US munitions manufacturer Alliant Techsystems (ATK) has acquired the assets of Science and Applied Technology (SAT), a small missile seeker specialist. The deal will strengthen ATK's precision-guided weapons capability and position the company to become a missile prime contractor.

The acquisition could also safeguard the US Navy's decade-long programme to develop a successor to the AGM-88 high-speed anti-radiation missile (HARM), which has been threatened by the indictment of the owner of privately held SAT for alleged illegal political contributions. ATK says it is acquiring only the assets of the San Diego-based company, and has no liabilities linked to the charges brought against SAT's founder, Parthasarathi Majumder.

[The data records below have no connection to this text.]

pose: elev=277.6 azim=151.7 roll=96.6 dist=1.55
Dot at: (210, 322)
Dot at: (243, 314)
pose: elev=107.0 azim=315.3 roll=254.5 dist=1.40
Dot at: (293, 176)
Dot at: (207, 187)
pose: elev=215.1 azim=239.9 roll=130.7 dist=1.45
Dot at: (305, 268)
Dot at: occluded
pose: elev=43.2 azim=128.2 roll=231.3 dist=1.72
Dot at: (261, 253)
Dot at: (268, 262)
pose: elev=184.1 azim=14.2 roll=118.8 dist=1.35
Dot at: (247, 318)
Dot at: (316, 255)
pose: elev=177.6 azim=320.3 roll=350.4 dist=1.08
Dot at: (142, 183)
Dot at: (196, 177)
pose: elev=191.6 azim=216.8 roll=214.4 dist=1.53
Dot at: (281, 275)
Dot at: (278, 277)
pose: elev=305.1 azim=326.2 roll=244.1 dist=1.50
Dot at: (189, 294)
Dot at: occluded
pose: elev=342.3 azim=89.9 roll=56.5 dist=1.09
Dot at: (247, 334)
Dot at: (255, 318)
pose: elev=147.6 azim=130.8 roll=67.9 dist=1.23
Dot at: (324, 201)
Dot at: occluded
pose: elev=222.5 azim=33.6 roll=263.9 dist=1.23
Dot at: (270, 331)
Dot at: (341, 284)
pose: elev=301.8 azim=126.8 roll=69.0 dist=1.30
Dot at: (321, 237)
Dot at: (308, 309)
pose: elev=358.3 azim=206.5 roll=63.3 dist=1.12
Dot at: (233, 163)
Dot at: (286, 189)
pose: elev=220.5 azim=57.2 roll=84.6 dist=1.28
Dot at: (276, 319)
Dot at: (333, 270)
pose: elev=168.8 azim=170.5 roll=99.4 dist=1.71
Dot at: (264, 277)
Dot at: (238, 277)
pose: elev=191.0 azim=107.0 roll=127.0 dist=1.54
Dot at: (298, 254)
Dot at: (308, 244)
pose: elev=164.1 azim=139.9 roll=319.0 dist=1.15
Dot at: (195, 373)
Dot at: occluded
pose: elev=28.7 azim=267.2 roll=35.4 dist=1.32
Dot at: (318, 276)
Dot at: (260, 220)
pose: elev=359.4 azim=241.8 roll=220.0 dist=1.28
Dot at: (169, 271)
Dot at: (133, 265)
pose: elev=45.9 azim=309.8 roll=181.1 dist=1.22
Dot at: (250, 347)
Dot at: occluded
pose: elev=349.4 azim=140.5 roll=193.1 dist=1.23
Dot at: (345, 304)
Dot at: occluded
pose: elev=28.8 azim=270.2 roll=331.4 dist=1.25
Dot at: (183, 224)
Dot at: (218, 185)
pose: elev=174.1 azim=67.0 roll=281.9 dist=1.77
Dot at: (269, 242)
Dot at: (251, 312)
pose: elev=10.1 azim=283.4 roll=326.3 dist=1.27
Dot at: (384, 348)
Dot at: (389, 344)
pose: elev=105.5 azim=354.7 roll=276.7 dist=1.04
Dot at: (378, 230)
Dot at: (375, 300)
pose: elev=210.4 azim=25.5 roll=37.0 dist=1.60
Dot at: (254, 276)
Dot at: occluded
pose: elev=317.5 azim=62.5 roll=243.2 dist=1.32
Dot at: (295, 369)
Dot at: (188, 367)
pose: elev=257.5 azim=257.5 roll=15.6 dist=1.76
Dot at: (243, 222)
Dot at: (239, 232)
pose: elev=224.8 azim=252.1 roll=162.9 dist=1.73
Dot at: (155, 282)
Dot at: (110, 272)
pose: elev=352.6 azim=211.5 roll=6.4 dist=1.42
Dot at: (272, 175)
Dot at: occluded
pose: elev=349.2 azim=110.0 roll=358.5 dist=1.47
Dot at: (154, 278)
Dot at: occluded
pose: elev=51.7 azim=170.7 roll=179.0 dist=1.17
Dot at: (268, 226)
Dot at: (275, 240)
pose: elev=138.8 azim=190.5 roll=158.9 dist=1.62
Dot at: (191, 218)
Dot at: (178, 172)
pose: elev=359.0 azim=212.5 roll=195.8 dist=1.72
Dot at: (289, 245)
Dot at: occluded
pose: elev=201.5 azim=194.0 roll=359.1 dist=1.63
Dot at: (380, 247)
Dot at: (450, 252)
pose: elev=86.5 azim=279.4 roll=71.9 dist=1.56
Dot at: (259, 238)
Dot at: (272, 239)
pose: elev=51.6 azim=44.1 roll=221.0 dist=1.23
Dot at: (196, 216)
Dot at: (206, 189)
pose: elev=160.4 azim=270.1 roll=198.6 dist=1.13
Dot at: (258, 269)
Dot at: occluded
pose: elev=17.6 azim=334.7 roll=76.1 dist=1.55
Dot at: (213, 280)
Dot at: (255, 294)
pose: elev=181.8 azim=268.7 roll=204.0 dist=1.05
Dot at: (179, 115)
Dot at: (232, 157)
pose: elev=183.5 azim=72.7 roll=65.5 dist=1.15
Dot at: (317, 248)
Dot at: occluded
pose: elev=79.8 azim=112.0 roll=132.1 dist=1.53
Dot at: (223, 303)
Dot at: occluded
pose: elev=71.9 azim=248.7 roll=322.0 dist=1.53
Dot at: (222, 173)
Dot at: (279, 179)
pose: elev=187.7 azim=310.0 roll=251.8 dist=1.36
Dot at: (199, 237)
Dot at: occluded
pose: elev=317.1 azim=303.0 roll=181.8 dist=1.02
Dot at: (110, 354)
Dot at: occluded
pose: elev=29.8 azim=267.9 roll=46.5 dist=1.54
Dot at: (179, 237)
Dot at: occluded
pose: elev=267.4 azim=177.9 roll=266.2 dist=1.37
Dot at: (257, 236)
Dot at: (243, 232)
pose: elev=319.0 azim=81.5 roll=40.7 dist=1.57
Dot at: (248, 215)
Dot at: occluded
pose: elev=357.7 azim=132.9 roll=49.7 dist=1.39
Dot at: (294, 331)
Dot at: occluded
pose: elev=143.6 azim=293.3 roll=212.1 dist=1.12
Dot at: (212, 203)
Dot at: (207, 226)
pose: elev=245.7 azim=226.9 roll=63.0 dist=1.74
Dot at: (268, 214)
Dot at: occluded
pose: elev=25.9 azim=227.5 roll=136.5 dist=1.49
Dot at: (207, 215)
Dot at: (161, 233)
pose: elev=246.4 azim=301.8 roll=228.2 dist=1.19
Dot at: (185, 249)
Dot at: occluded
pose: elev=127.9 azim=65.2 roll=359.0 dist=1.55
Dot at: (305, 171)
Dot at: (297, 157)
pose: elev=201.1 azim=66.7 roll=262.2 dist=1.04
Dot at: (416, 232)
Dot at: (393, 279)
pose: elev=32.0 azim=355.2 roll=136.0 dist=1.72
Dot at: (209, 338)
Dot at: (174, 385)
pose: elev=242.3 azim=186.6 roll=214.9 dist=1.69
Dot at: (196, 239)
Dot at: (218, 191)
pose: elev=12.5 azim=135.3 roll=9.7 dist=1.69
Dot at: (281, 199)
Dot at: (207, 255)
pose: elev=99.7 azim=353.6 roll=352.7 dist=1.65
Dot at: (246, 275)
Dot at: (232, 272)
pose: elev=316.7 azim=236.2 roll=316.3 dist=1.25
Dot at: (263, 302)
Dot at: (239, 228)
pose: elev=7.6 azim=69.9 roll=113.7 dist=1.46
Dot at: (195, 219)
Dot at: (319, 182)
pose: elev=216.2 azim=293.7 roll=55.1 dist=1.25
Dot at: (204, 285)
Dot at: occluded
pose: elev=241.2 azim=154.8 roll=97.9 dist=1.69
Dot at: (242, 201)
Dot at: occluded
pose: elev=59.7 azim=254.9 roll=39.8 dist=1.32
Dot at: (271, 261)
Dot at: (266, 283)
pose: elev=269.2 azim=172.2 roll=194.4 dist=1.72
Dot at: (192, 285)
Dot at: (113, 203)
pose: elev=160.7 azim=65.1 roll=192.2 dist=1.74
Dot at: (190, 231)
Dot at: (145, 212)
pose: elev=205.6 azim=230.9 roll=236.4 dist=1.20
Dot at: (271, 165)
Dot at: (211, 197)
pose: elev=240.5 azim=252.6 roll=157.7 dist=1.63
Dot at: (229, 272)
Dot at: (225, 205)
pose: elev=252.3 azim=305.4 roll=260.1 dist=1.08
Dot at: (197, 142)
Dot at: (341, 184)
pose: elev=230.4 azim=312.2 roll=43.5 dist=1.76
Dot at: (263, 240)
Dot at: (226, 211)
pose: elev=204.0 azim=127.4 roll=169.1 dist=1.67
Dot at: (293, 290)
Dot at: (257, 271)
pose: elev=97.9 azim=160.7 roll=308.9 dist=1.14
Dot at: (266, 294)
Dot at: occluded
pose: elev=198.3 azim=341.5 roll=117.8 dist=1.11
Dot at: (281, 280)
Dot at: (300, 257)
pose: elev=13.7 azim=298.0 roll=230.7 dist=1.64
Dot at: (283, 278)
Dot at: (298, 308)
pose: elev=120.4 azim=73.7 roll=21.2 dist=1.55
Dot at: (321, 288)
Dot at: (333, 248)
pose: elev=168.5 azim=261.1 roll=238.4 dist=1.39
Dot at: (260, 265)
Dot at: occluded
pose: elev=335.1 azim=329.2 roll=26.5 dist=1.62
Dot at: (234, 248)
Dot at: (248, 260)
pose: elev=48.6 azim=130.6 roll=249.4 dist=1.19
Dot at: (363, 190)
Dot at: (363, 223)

SAT has worked on the Advanced Anti-Radiation Guided Missile (AARGM) technology demonstration since 1990 and has received over $130 million in US Navy funding. The programme adds a terminal seeker to the HARM's radar-homing sensor to give a hard kill capability against non-emitting air defence systems. AARGM is to enter development next year.

The same multi-sensor seeker will be used in the US Navy's High-Speed Anti-radiation Demonstration programme. ATK's purchase of SAT's assets may remove the need for the US Navy to take contractual action that would harm both programmes.

SAT, with annual sales of $40 million, will be renamed ATK Missile Systems and be part of the company's Precision Systems group. ATK, which will have sales of around $2.1 billion in 2003, produces ammunition and precision munitions, rocket motors and composite structures.